__Task statement__.
For each entry, return the text exactly and omit any image.

__Information given__.

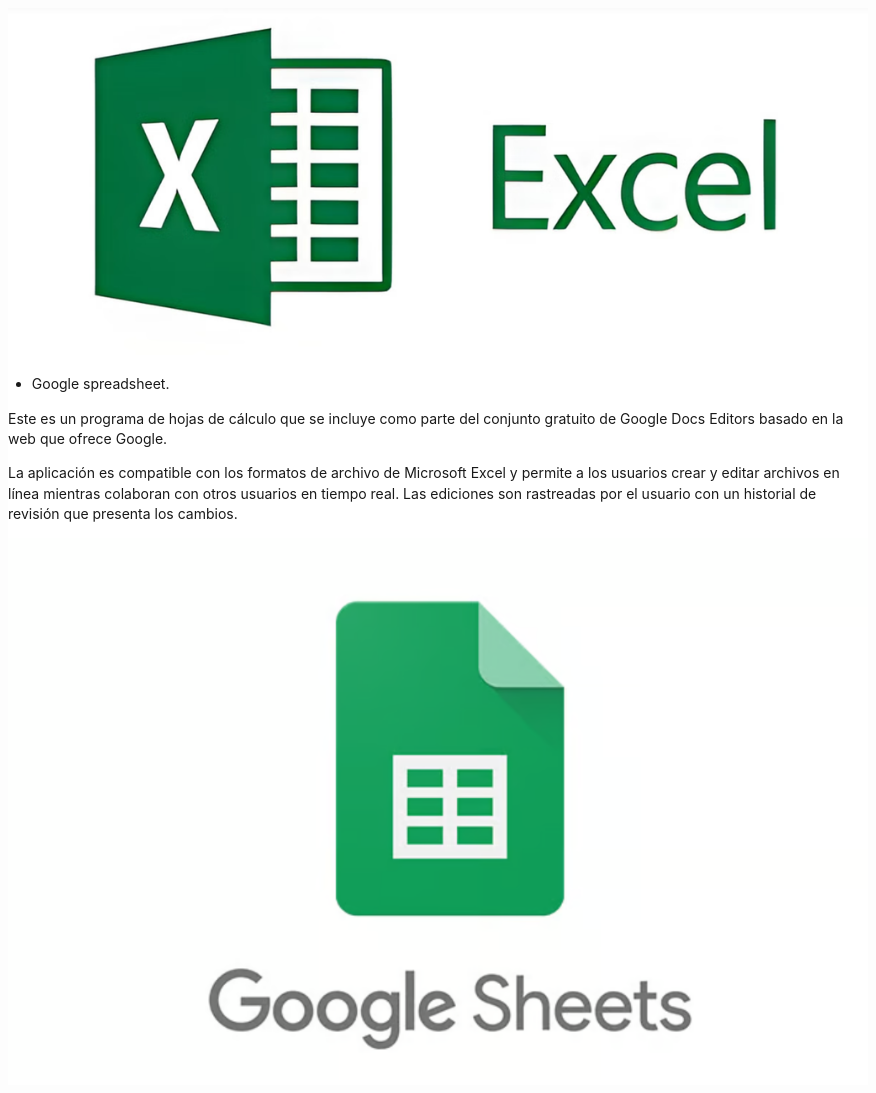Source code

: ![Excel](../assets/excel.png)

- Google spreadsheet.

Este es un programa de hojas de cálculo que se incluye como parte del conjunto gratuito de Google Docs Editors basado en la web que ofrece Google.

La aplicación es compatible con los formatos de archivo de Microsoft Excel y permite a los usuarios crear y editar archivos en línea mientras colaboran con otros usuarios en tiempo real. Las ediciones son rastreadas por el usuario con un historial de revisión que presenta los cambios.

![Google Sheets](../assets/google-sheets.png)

__Exercise result__.
Source code

: ![Excel](../assets/excel.png)

- Google spreadsheet.

Este es un programa de hojas de cálculo que se incluye como parte del conjunto gratuito de Google Docs Editors basado en la web que ofrece Google.

La aplicación es compatible con los formatos de archivo de Microsoft Excel y permite a los usuarios crear y editar archivos en línea mientras colaboran con otros usuarios en tiempo real. Las ediciones son rastreadas por el usuario con un historial de revisión que presenta los cambios.

![Google Sheets](../assets/google-sheets.png)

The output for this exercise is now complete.